There were different manifestations of rejection towards the pioneer cryptocurrency. “Bitcoin may be called a currency, but it is not money. It is not a stable store of value,” said Kristalina Georgieva, managing director of the International Monetary Fund, as reported by The Tampa Herald.
Georgieva added that some cryptocurrencies are more akin to a pyramid scheme because they are not backed by real assets. Contrary to this, he spoke in favor of central bank digital currencies, which he views favorably because they are backed by governments and may, in fact, be more stable.
François Villeroy de Galhau, governor of the Central Bank of France, agreed. “Cryptocurrencies are not a reliable means of payment. Someone needs to be held accountable for the value and it needs to be universally accepted as a medium of exchange,” Villeroy said, noting that some “citizens have lost confidence in cryptocurrencies” due to its high volatility.
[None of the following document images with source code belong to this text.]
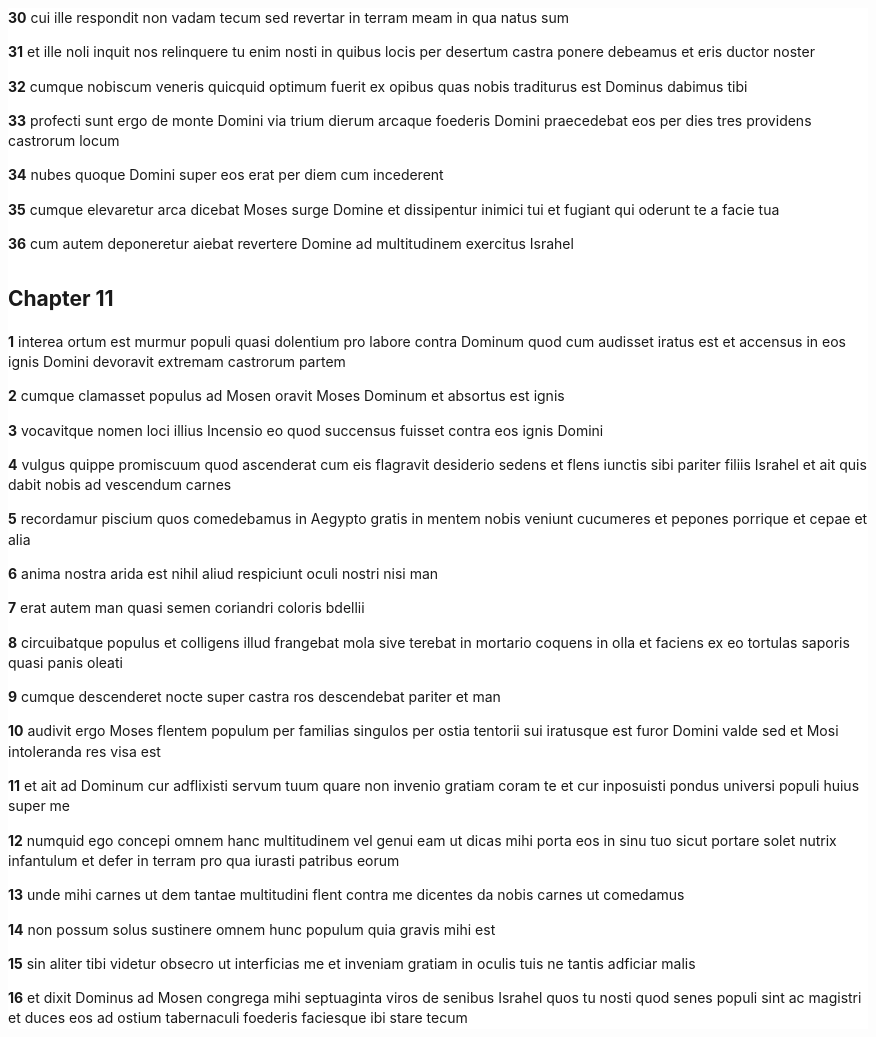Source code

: **30** cui ille respondit non vadam tecum sed revertar in terram meam in qua natus sum

**31** et ille noli inquit nos relinquere tu enim nosti in quibus locis per desertum castra ponere debeamus et eris ductor noster

**32** cumque nobiscum veneris quicquid optimum fuerit ex opibus quas nobis traditurus est Dominus dabimus tibi

**33** profecti sunt ergo de monte Domini via trium dierum arcaque foederis Domini praecedebat eos per dies tres providens castrorum locum

**34** nubes quoque Domini super eos erat per diem cum incederent

**35** cumque elevaretur arca dicebat Moses surge Domine et dissipentur inimici tui et fugiant qui oderunt te a facie tua

**36** cum autem deponeretur aiebat revertere Domine ad multitudinem exercitus Israhel

## Chapter 11

**1** interea ortum est murmur populi quasi dolentium pro labore contra Dominum quod cum audisset iratus est et accensus in eos ignis Domini devoravit extremam castrorum partem

**2** cumque clamasset populus ad Mosen oravit Moses Dominum et absortus est ignis

**3** vocavitque nomen loci illius Incensio eo quod succensus fuisset contra eos ignis Domini

**4** vulgus quippe promiscuum quod ascenderat cum eis flagravit desiderio sedens et flens iunctis sibi pariter filiis Israhel et ait quis dabit nobis ad vescendum carnes

**5** recordamur piscium quos comedebamus in Aegypto gratis in mentem nobis veniunt cucumeres et pepones porrique et cepae et alia

**6** anima nostra arida est nihil aliud respiciunt oculi nostri nisi man

**7** erat autem man quasi semen coriandri coloris bdellii

**8** circuibatque populus et colligens illud frangebat mola sive terebat in mortario coquens in olla et faciens ex eo tortulas saporis quasi panis oleati

**9** cumque descenderet nocte super castra ros descendebat pariter et man

**10** audivit ergo Moses flentem populum per familias singulos per ostia tentorii sui iratusque est furor Domini valde sed et Mosi intoleranda res visa est

**11** et ait ad Dominum cur adflixisti servum tuum quare non invenio gratiam coram te et cur inposuisti pondus universi populi huius super me

**12** numquid ego concepi omnem hanc multitudinem vel genui eam ut dicas mihi porta eos in sinu tuo sicut portare solet nutrix infantulum et defer in terram pro qua iurasti patribus eorum

**13** unde mihi carnes ut dem tantae multitudini flent contra me dicentes da nobis carnes ut comedamus

**14** non possum solus sustinere omnem hunc populum quia gravis mihi est

**15** sin aliter tibi videtur obsecro ut interficias me et inveniam gratiam in oculis tuis ne tantis adficiar malis

**16** et dixit Dominus ad Mosen congrega mihi septuaginta viros de senibus Israhel quos tu nosti quod senes populi sint ac magistri et duces eos ad ostium tabernaculi foederis faciesque ibi stare tecum
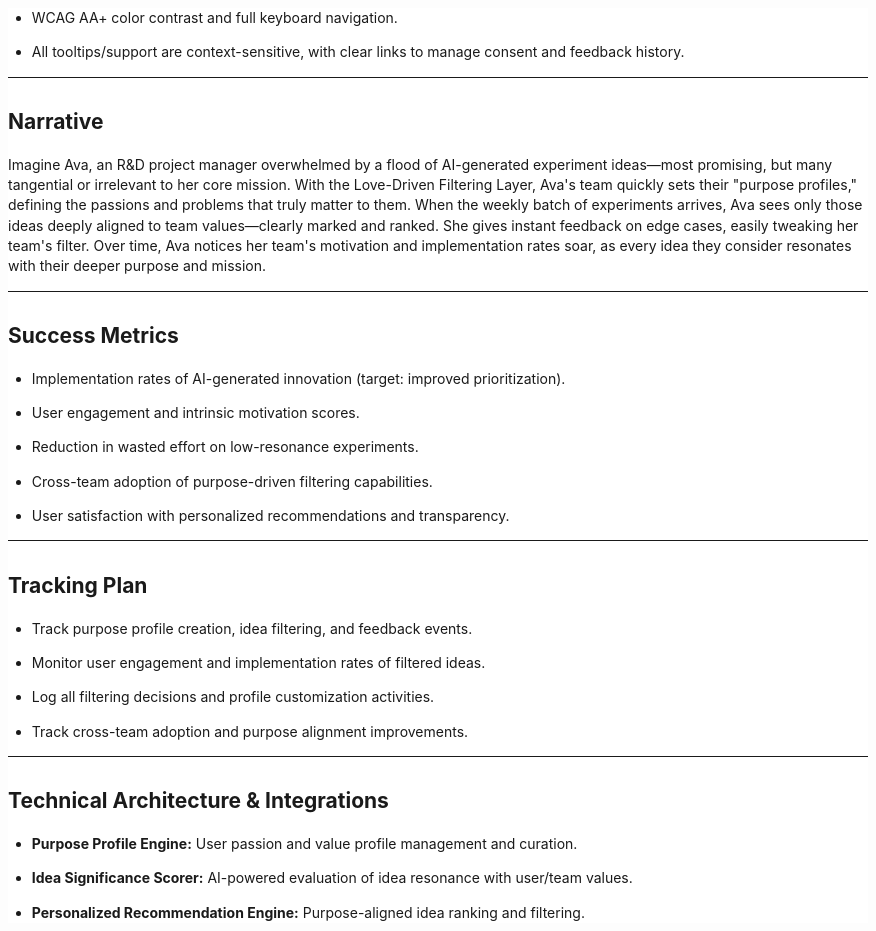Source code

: - WCAG AA+ color contrast and full keyboard navigation.

- All tooltips/support are context-sensitive, with clear links to manage
  consent and feedback history.

------------------------------------------------------------------------

## Narrative

Imagine Ava, an R&D project manager overwhelmed by a flood of
AI-generated experiment ideas—most promising, but many tangential or
irrelevant to her core mission. With the Love-Driven Filtering Layer,
Ava's team quickly sets their "purpose profiles," defining the passions
and problems that truly matter to them. When the weekly batch of
experiments arrives, Ava sees only those ideas deeply aligned to team
values—clearly marked and ranked. She gives instant feedback on edge
cases, easily tweaking her team's filter. Over time, Ava notices her
team's motivation and implementation rates soar, as every idea they
consider resonates with their deeper purpose and mission.

------------------------------------------------------------------------

## Success Metrics

- Implementation rates of AI-generated innovation (target: improved prioritization).

- User engagement and intrinsic motivation scores.

- Reduction in wasted effort on low-resonance experiments.

- Cross-team adoption of purpose-driven filtering capabilities.

- User satisfaction with personalized recommendations and transparency.

------------------------------------------------------------------------

## Tracking Plan

- Track purpose profile creation, idea filtering, and feedback events.

- Monitor user engagement and implementation rates of filtered ideas.

- Log all filtering decisions and profile customization activities.

- Track cross-team adoption and purpose alignment improvements.

------------------------------------------------------------------------

## Technical Architecture & Integrations

- **Purpose Profile Engine:** User passion and value profile management and curation.

- **Idea Significance Scorer:** AI-powered evaluation of idea resonance with user/team values.

- **Personalized Recommendation Engine:** Purpose-aligned idea ranking and filtering.
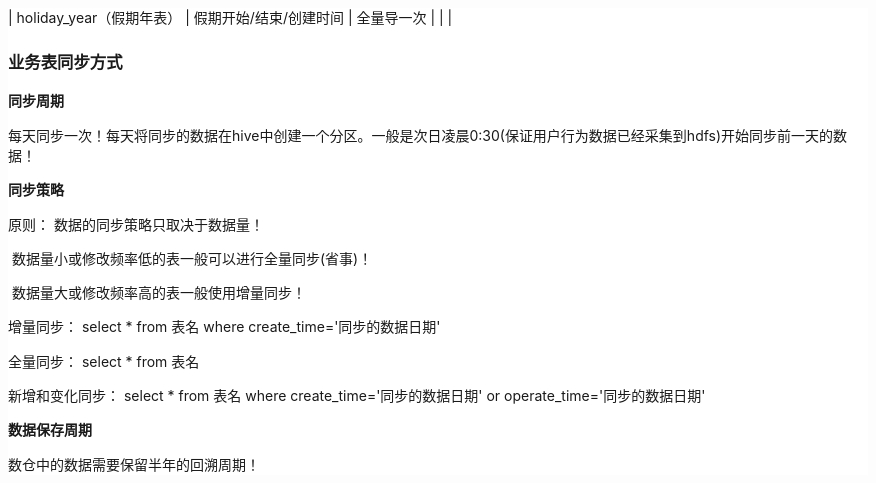 | holiday_year（假期年表）         | 假期开始/结束/创建时间                                 | 全量导一次 |              |                                    |

### 业务表同步方式

**同步周期**

每天同步一次！每天将同步的数据在hive中创建一个分区。一般是次日凌晨0:30(保证用户行为数据已经采集到hdfs)开始同步前一天的数据！

**同步策略**

原则： 数据的同步策略只取决于数据量！

​			数据量小或修改频率低的表一般可以进行全量同步(省事)！

​			数据量大或修改频率高的表一般使用增量同步！

增量同步： select * from 表名 where create_time='同步的数据日期'

全量同步： select * from 表名

新增和变化同步：  select * from 表名 where create_time='同步的数据日期' or operate_time='同步的数据日期'

**数据保存周期**

数仓中的数据需要保留半年的回溯周期！

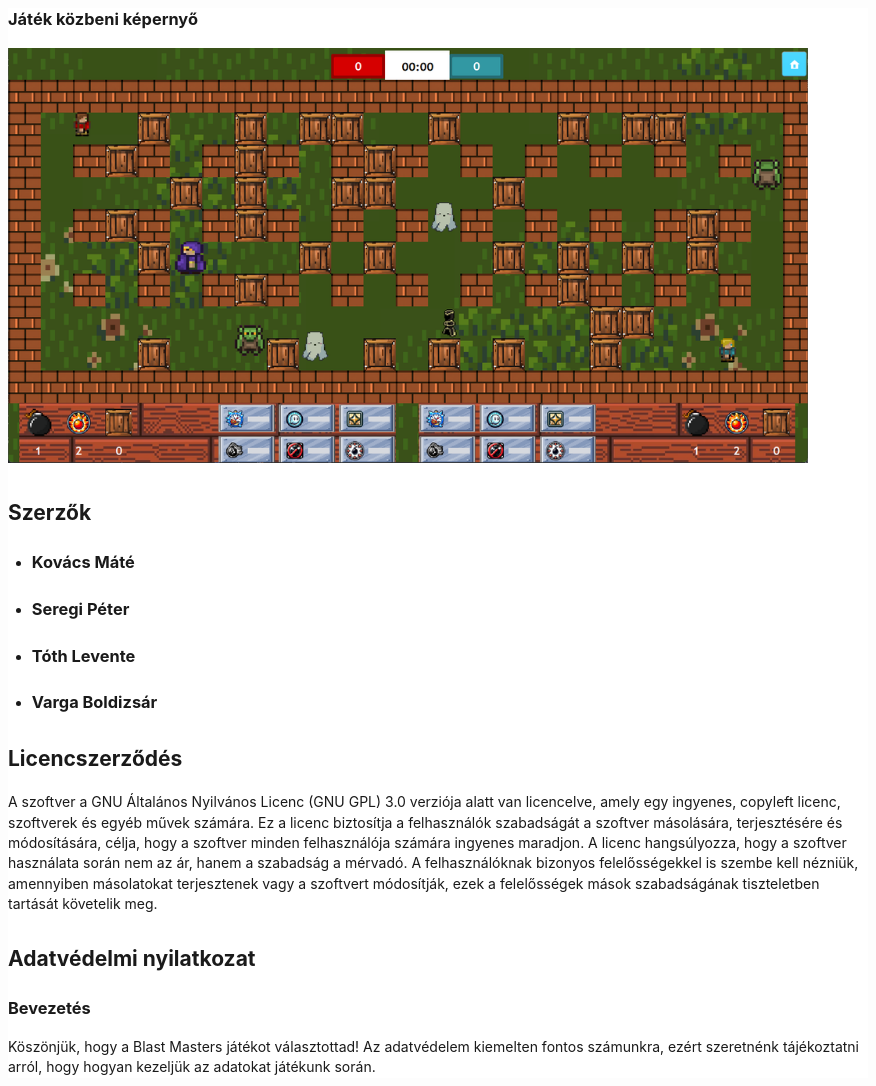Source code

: ### Játék közbeni képernyő
<img alt="Indítási és kezelési panel" src="./Screenshots/ingame.png" width="800" height="auto"/>

## Szerzők
<ul>
<li><h3>Kovács Máté </h3></li>
<li><h3>Seregi Péter </h3></li>
<li><h3>Tóth Levente </h3></li>
<li><h3>Varga Boldizsár</h3></li>
</ul>

## Licencszerződés
A szoftver a GNU Általános Nyilvános Licenc (GNU GPL) 3.0 verziója alatt van licencelve, amely egy ingyenes, copyleft licenc, szoftverek és egyéb művek számára. Ez a licenc biztosítja a felhasználók szabadságát a szoftver másolására, terjesztésére és módosítására, célja, hogy a szoftver minden felhasználója számára ingyenes maradjon. A licenc hangsúlyozza, hogy a szoftver használata során nem az ár, hanem a szabadság a mérvadó. A felhasználóknak bizonyos felelősségekkel is szembe kell nézniük, amennyiben másolatokat terjesztenek vagy a szoftvert módosítják, ezek a felelősségek mások szabadságának tiszteletben tartását követelik meg.

## Adatvédelmi nyilatkozat
### Bevezetés
Köszönjük, hogy a Blast Masters játékot választottad! Az adatvédelem kiemelten fontos számunkra, ezért szeretnénk tájékoztatni arról, hogy hogyan kezeljük az adatokat játékunk során.
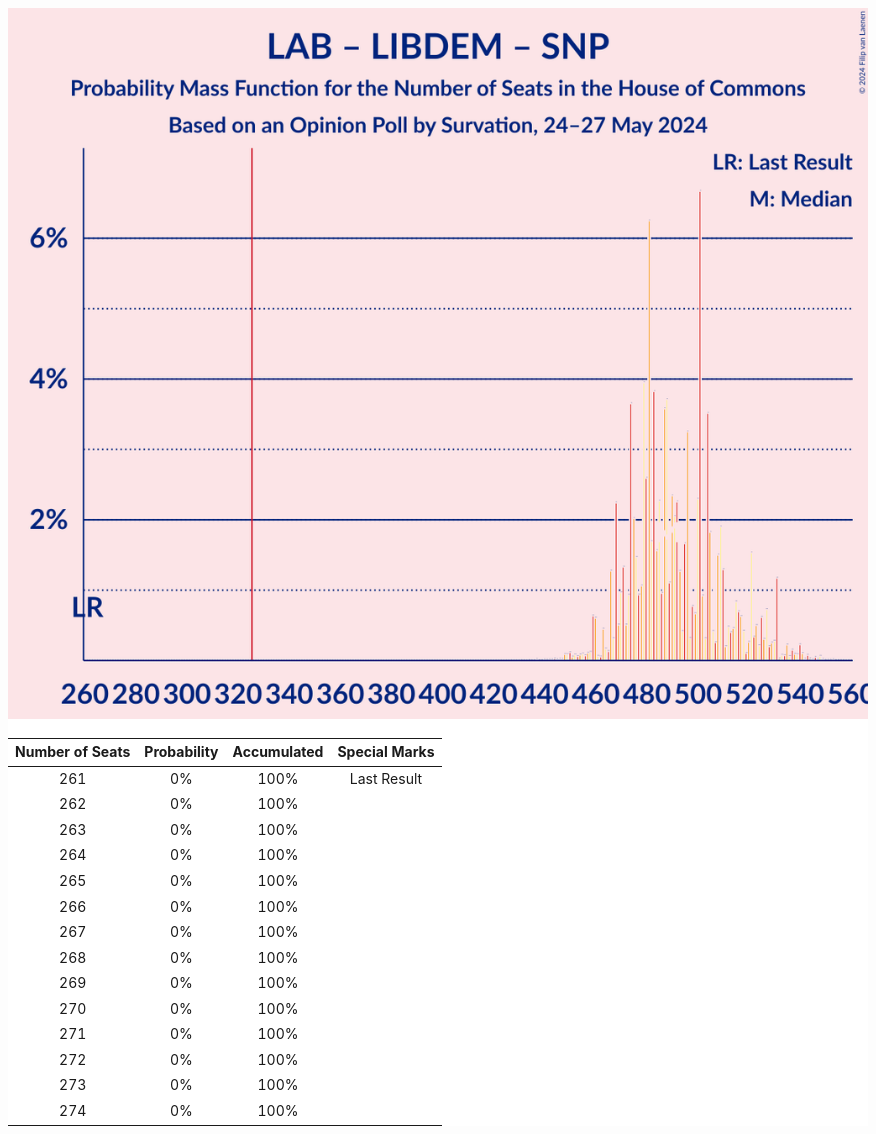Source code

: ![Graph with seats probability mass function not yet produced](2024-05-27-Survation-coalitions-seats-pmf-lab–libdem–snp.png "Seats Probability Mass Function")

| Number of Seats | Probability | Accumulated | Special Marks |
|:---------------:|:-----------:|:-----------:|:-------------:|
| 261 | 0% | 100% | Last Result |
| 262 | 0% | 100% |  |
| 263 | 0% | 100% |  |
| 264 | 0% | 100% |  |
| 265 | 0% | 100% |  |
| 266 | 0% | 100% |  |
| 267 | 0% | 100% |  |
| 268 | 0% | 100% |  |
| 269 | 0% | 100% |  |
| 270 | 0% | 100% |  |
| 271 | 0% | 100% |  |
| 272 | 0% | 100% |  |
| 273 | 0% | 100% |  |
| 274 | 0% | 100% |  |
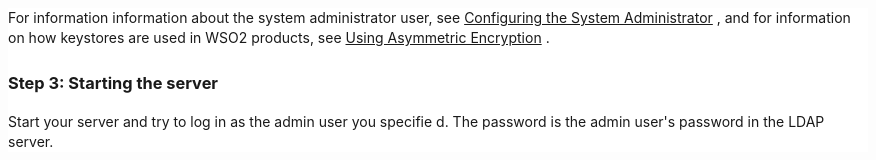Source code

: For information information about the system administrator user, see [Configuring the System Administrator](https://docs.wso2.com/display/ADMIN44x/Configuring+the+System+Administrator) , and for information on how keystores are used in WSO2 products, see [Using Asymmetric Encryption](https://docs.wso2.com/display/ADMIN44x/Using+Asymmetric+Encryption) .

### Step 3: Starting the server

Start your server and try to log in as the admin user you specifie d. The password is the admin user's password in the LDAP server.


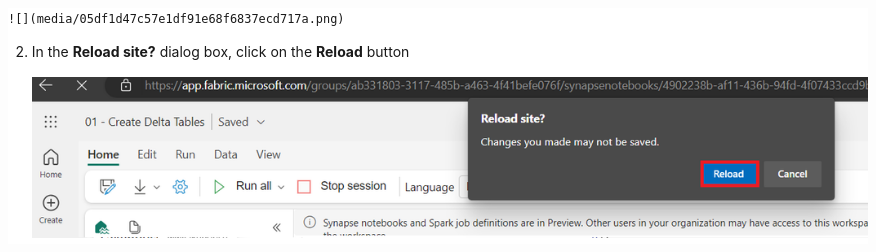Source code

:     ![](media/05df1d47c57e1df91e68f6837ecd717a.png)

2.  In the **Reload site?** dialog box, click on the **Reload** button

    ![](media/128d21119709c48be3b6c4ffa6205f8f.png)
In that same sense, taking into account the instability of the cryptographic market and lack of support that has generated mistrust and volatility that cryptocurrencies have had around the world; reference is made to adding a universal responsible system that supports the economic bases such as IRAIC, which has provided around the world to many businesses and companies with financial imbalances and closures due to bankruptcy due to low income, a restructuring of productive-financial shortcomings, developing much more solid schemes, with more potential and credibility in the market, transforming development and sustainability from small businesses to large companies that enter the new economic model in its various sectors.